The next book I remember that had a big effect on me was The Silver Sword by Ian Serailler. This tale of four children fleeing Poland during World War II was perhaps the most important book of my childhood, combining my love of heroic adventure stories with my growing interest in history. It forced me to think about what children my own age had gone through during the war and question whether I would have been as brave and strong as they were. Twenty years later it influenced my writing of The Boy in the Striped Pajamas as I tried to tell a story about this terrible time in human history with as much integrity and compassion as Serailler had.

When I was a young teenager, I discovered Charles Dickens and his novels have had the greatest effect on me as both a reader and writer. I particularly loved the orphan novels–David Copperfield, Oliver Twist, Nicholas Nickleby—books that began with a young boy left alone in the world, with no one or nothing to rely on other than his own resourcefulness. Because so many of Dickens’ novels were originally serialised in magazines, Dickens had a tremendous talent for finishing each chapter with a cliff-hanger, forcing me to leave the light on just a little longer to find out what happened next...and next...and next.

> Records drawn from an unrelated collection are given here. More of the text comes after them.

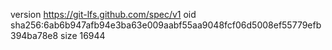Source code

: version https://git-lfs.github.com/spec/v1
oid sha256:6ab6b947afb94e3ba63e009aabf55aa9048fcf06d5008ef55779efb394ba78e8
size 16944
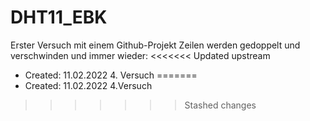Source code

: # DHT11_EBK
Erster Versuch mit einem Github-Projekt
Zeilen werden gedoppelt und verschwinden
und immer wieder:
<<<<<<< Updated upstream
 * Created: 11.02.2022 4. Versuch
=======
 * Created: 11.02.2022 4.Versuch
>>>>>>> Stashed changes
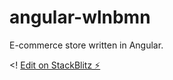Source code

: # angular-wlnbmn

E-commerce store written in Angular.


<! 
[Edit on StackBlitz ⚡️](https://stackblitz.com/edit/angular-wlnbmn)
>
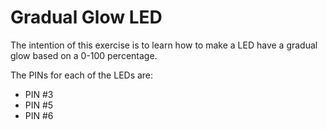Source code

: # Gradual Glow LED

The intention of this exercise is to learn how to make a LED have a gradual glow based on a 0-100 percentage.

The PINs for each of the LEDs are:

- PIN #3
- PIN #5
- PIN #6
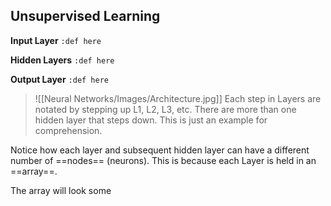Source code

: ## **Unsupervised Learning**

**Input Layer**
`:def here`

**Hidden Layers**
`:def here`

**Output Layer**
`:def here`

>![[Neural Networks/Images/Architecture.jpg]]
>Each step in Layers are notated by stepping up L1, L2, L3, etc. There are more than one hidden layer that steps down. This is just an example for comprehension. 

Notice how each layer and subsequent hidden layer can have a different number of ==nodes== (neurons). This is because each Layer is held in an ==array==.

The array will look some

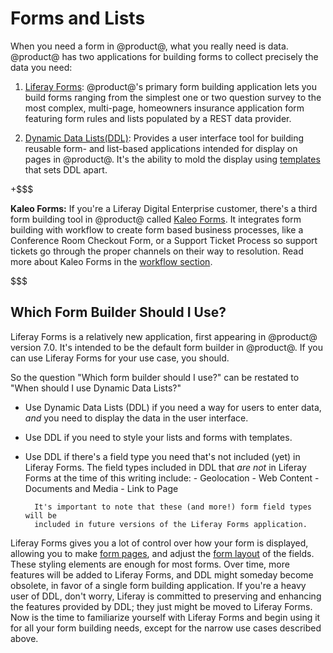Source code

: # Forms and Lists [](id=forms-and-lists)

When you need a form in @product@, what you really need is data. @product@ has
two applications for building forms to collect precisely the data you need:

1.  [Liferay Forms](/discover/portal/-/knowledge_base/7-0/collecting-information-from-users): @product@'s primary form building application lets you
    build forms ranging from the simplest one or two question survey to the most
    complex, multi-page, homeowners insurance application form featuring form
    rules and lists populated by a REST data provider.

2.  [Dynamic Data
    Lists(DDL)](/discover/portal/-/knowledge_base/7-0/creating-simple-applications):
    Provides a user interface tool for building reusable form- and list-based
    applications intended for display on pages in @product@. It's the ability to
    mold the display using [templates](/discover/portal/-/knowledge_base/7-0/using-templates-to-display-forms-and-lists) that sets DDL apart.

+$$$

**Kaleo Forms:** If you're a Liferay Digital Enterprise customer, there's a
third form building tool in @product@ called [Kaleo
Forms](https://customer.liferay.com/documentation/7.0/admin/-/official_documentation/portal/workflow-forms). It integrates form
building with workflow to create form based business processes, like a
Conference Room Checkout Form, or a Support Ticket Process so support tickets go
through the proper channels on their way to resolution. Read more about Kaleo
Forms in the [workflow
section](https://customer.liferay.com/documentation/7.0/admin/-/official_documentation/portal/workflow-forms).

$$$

<!-- Please leave the absolute links to the customer portal in the above
sidebar. This is to ensure that folks reading on dev.liferay.com are directed to
the article on customer.liferay.com, instead of getting a Resource Not Found error.
-->

## Which Form Builder Should I Use? [](id=which-form-builder-should-i-use)

Liferay Forms is a relatively new application, first appearing in @product@
version 7.0. It's intended to be the default form builder in @product@. If you
can use Liferay Forms for your use case, you should.

So the question "Which form builder should I use?" can be restated to "When
should I use Dynamic Data Lists?"

- Use Dynamic Data Lists (DDL) if you need a way for users to enter data, *and*
    you need to display the data in the user interface.

- Use DDL if you need to style your lists and forms with templates.

- Use DDL if there's a field type you need that's not included (yet) in Liferay
    Forms. The field types included in DDL that *are not* in Liferay Forms at
    the time of this writing include:
        - Geolocation
        - Web Content
        - Documents and Media
        - Link to Page

        It's important to note that these (and more!) form field types will be
        included in future versions of the Liferay Forms application.

Liferay Forms gives you a lot of control over how your form is displayed,
allowing you to make [form
pages](/discover/portal/-/knowledge_base/7-0/creating-advanced-forms#creating-form-pages),
and adjust the [form
layout](/discover/portal/-/knowledge_base/7-0/creating-advanced-forms#form-layouts)
of the fields. These styling elements are enough for most forms. Over time, more
features will be added to Liferay Forms, and DDL might someday become obsolete,
in favor of a single form building application. If you're a heavy user of DDL,
don't worry, Liferay is committed to preserving and enhancing the features
provided by DDL; they just might be moved to Liferay Forms. Now is the time to
familiarize yourself with Liferay Forms and begin using it for all your form
building needs, except for the narrow use cases described above.
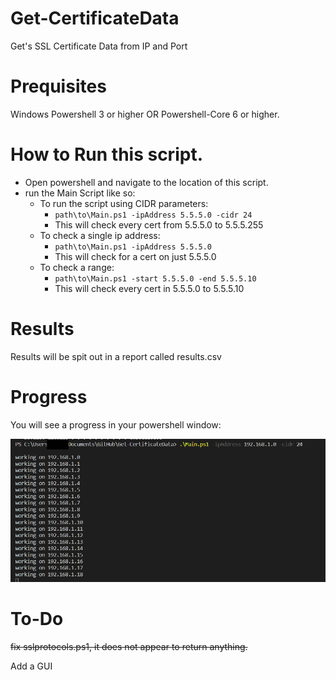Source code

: # Get-CertificateData
Get's SSL Certificate Data from IP and Port

# Prequisites
Windows Powershell 3 or higher OR Powershell-Core 6 or higher.

# How to Run this script.
- Open powershell and navigate to the location of this script.
- run the Main Script like so:
  - To run the script using CIDR parameters:
    - `path\to\Main.ps1 -ipAddress 5.5.5.0 -cidr 24`
    - This will check every cert from 5.5.5.0 to 5.5.5.255
  - To check a single ip address:
    - `path\to\Main.ps1 -ipAddress 5.5.5.0`
    - This will check for a cert on just 5.5.5.0
  - To check a range:
    - `path\to\Main.ps1 -start 5.5.5.0 -end 5.5.5.10`
    - This will check every cert in 5.5.5.0 to 5.5.5.10

# Results
Results will be spit out in a report called results.csv

# Progress
You will see a progress in your powershell window:

![alt text][progress]

[progress]: /images/progress.png

# To-Do
~~fix sslprotocols.ps1, it does not appear to return anything.~~

Add a GUI
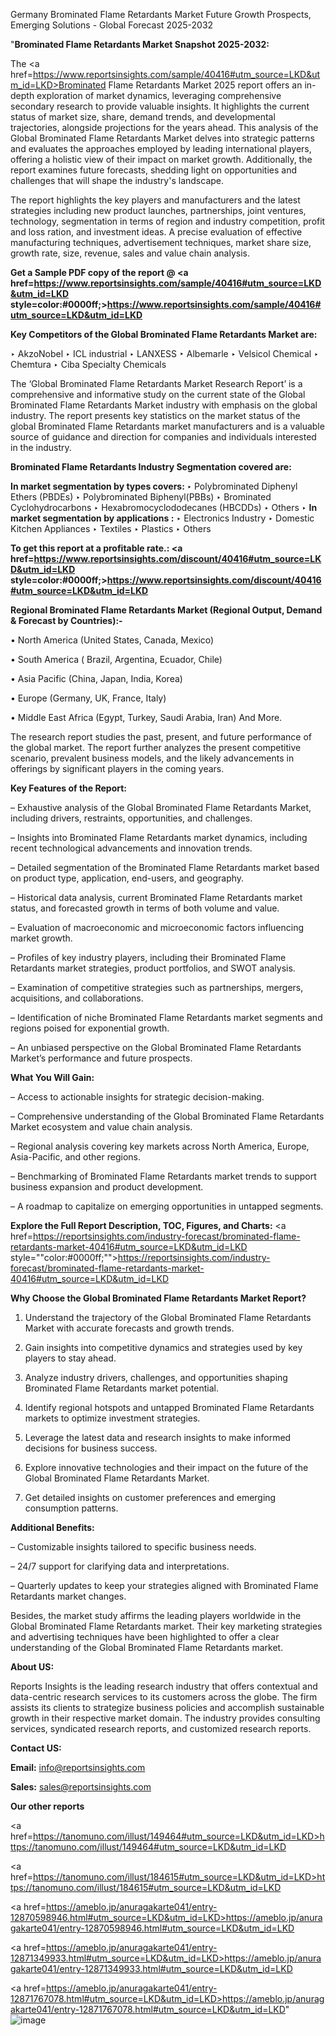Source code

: Germany Brominated Flame Retardants Market Future Growth Prospects, Emerging Solutions - Global Forecast 2025-2032

"<strong>Brominated Flame Retardants Market Snapshot 2025-2032:</strong>

The <a href=https://www.reportsinsights.com/sample/40416#utm_source=LKD&utm_id=LKD>Brominated Flame Retardants Market</a> 2025 report offers an in-depth exploration of market dynamics, leveraging comprehensive secondary research to provide valuable insights. It highlights the current status of market size, share, demand trends, and developmental trajectories, alongside projections for the years ahead. This analysis of the Global Brominated Flame Retardants Market delves into strategic patterns and evaluates the approaches employed by leading international players, offering a holistic view of their impact on market growth. Additionally, the report examines future forecasts, shedding light on opportunities and challenges that will shape the industry's landscape.

The report highlights the key players and manufacturers and the latest strategies including new product launches, partnerships, joint ventures, technology, segmentation in terms of region and industry competition, profit and loss ration, and investment ideas. A precise evaluation of effective manufacturing techniques, advertisement techniques, market share size, growth rate, size, revenue, sales and value chain analysis.

<strong>Get a Sample PDF copy of the report @ <a href=https://www.reportsinsights.com/sample/40416#utm_source=LKD&utm_id=LKD style=color:#0000ff;>https://www.reportsinsights.com/sample/40416#utm_source=LKD&utm_id=LKD</a></strong>

<strong>Key Competitors of the Global Brominated Flame Retardants Market are:</strong>

‣ AkzoNobel
‣ ICL industrial
‣ LANXESS
‣ Albemarle
‣ Velsicol Chemical
‣ Chemtura
‣ Ciba Specialty Chemicals

The ‘Global Brominated Flame Retardants Market Research Report’ is a comprehensive and informative study on the current state of the Global Brominated Flame Retardants Market industry with emphasis on the global industry. The report presents key statistics on the market status of the global Brominated Flame Retardants market manufacturers and is a valuable source of guidance and direction for companies and individuals interested in the industry.

<strong>Brominated Flame Retardants Industry Segmentation covered are:</strong>

<strong>In market segmentation by types covers: </strong> 
‣ Polybrominated Diphenyl Ethers (PBDEs)
‣ Polybrominated Biphenyl(PBBs)
‣ Brominated Cyclohydrocarbons
‣ Hexabromocyclododecanes (HBCDDs)
‣ Others
‣ 
<strong>In market segmentation by applications :</strong> 
‣ Electronics Industry
‣ Domestic Kitchen Appliances
‣ Textiles
‣ Plastics
‣ Others

<strong>To get this report at a profitable rate.: <a href=https://www.reportsinsights.com/discount/40416#utm_source=LKD&utm_id=LKD style=color:#0000ff;>https://www.reportsinsights.com/discount/40416#utm_source=LKD&utm_id=LKD</a></strong>

<strong>Regional Brominated Flame Retardants Market (Regional Output, Demand &amp; Forecast by Countries):-</strong>

• North America (United States, Canada, Mexico)

• South America ( Brazil, Argentina, Ecuador, Chile)

• Asia Pacific (China, Japan, India, Korea)

• Europe (Germany, UK, France, Italy)

• Middle East Africa (Egypt, Turkey, Saudi Arabia, Iran) And More.

The research report studies the past, present, and future performance of the global market. The report further analyzes the present competitive scenario, prevalent business models, and the likely advancements in offerings by significant players in the coming years.

<strong>Key Features of the Report:</strong>

– Exhaustive analysis of the Global Brominated Flame Retardants Market, including drivers, restraints, opportunities, and challenges.

– Insights into Brominated Flame Retardants market dynamics, including recent technological advancements and innovation trends.

– Detailed segmentation of the Brominated Flame Retardants market based on product type, application, end-users, and geography.

– Historical data analysis, current Brominated Flame Retardants market status, and forecasted growth in terms of both volume and value.

– Evaluation of macroeconomic and microeconomic factors influencing market growth.

– Profiles of key industry players, including their Brominated Flame Retardants market strategies, product portfolios, and SWOT analysis.

– Examination of competitive strategies such as partnerships, mergers, acquisitions, and collaborations.

– Identification of niche Brominated Flame Retardants market segments and regions poised for exponential growth.

– An unbiased perspective on the Global Brominated Flame Retardants Market’s performance and future prospects.

<strong>What You Will Gain:</strong>

– Access to actionable insights for strategic decision-making.

– Comprehensive understanding of the Global Brominated Flame Retardants Market ecosystem and value chain analysis.

– Regional analysis covering key markets across North America, Europe, Asia-Pacific, and other regions.

– Benchmarking of Brominated Flame Retardants market trends to support business expansion and product development.

– A roadmap to capitalize on emerging opportunities in untapped segments.

<strong>Explore the Full Report Description, TOC, Figures, and Charts:</strong>
<a href=https://reportsinsights.com/industry-forecast/brominated-flame-retardants-market-40416#utm_source=LKD&utm_id=LKD style=""color:#0000ff;"">https://reportsinsights.com/industry-forecast/brominated-flame-retardants-market-40416#utm_source=LKD&utm_id=LKD</a>

<strong>Why Choose the Global Brominated Flame Retardants Market Report?</strong>

1. Understand the trajectory of the Global Brominated Flame Retardants Market with accurate forecasts and growth trends.

2. Gain insights into competitive dynamics and strategies used by key players to stay ahead.

3. Analyze industry drivers, challenges, and opportunities shaping Brominated Flame Retardants market potential.

4. Identify regional hotspots and untapped Brominated Flame Retardants markets to optimize investment strategies.

5. Leverage the latest data and research insights to make informed decisions for business success.

6. Explore innovative technologies and their impact on the future of the Global Brominated Flame Retardants Market.

7. Get detailed insights on customer preferences and emerging consumption patterns.

<strong>Additional Benefits:</strong>

– Customizable insights tailored to specific business needs.

– 24/7 support for clarifying data and interpretations.

– Quarterly updates to keep your strategies aligned with Brominated Flame Retardants market changes.

Besides, the market study affirms the leading players worldwide in the Global Brominated Flame Retardants market. Their key marketing strategies and advertising techniques have been highlighted to offer a clear understanding of the Global Brominated Flame Retardants market.

<strong><strong>About US</strong>:</strong>

Reports Insights is the leading research industry that offers contextual and data-centric research services to its customers across the globe. The firm assists its clients to strategize business policies and accomplish sustainable growth in their respective market domain. The industry provides consulting services, syndicated research reports, and customized research reports.

<strong>Contact US:</strong>

<p class=><b>Email:</b> <a href=mailto:info@reportsinsights.com>info@reportsinsights.com</a></p>
<p class=><b>Sales:</b> <a href=mailto:sales@reportsinsights.com>sales@reportsinsights.com</a></p>

<strong>Our other reports</strong>

<a href=https://tanomuno.com/illust/149464#utm_source=LKD&utm_id=LKD>https://tanomuno.com/illust/149464#utm_source=LKD&utm_id=LKD</a>

<a href=https://tanomuno.com/illust/184615#utm_source=LKD&utm_id=LKD>https://tanomuno.com/illust/184615#utm_source=LKD&utm_id=LKD</a>

<a href=https://ameblo.jp/anuragakarte041/entry-12870598946.html#utm_source=LKD&utm_id=LKD>https://ameblo.jp/anuragakarte041/entry-12870598946.html#utm_source=LKD&utm_id=LKD</a>

<a href=https://ameblo.jp/anuragakarte041/entry-12871349933.html#utm_source=LKD&utm_id=LKD>https://ameblo.jp/anuragakarte041/entry-12871349933.html#utm_source=LKD&utm_id=LKD</a>

<a href=https://ameblo.jp/anuragakarte041/entry-12871767078.html#utm_source=LKD&utm_id=LKD>https://ameblo.jp/anuragakarte041/entry-12871767078.html#utm_source=LKD&utm_id=LKD</a>"
![image](https://github.com/user-attachments/assets/cf0ab661-ce7d-40de-acf8-538481e4e532)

My life has always been filled with books and I never wanted to be anything but a writer. One of the great thrills over the last year of my life since publishing The Boy in the Striped Pajamas in the U.K. has been visiting schools and classrooms, talking to young children about the issues raised in the novel, but also discussing reading and writing in general. To my delight there’s a lot of young writers out there with great imaginations and stories to tell. I’ll be looking forward to their own books 20 years from now. (From the publisher.)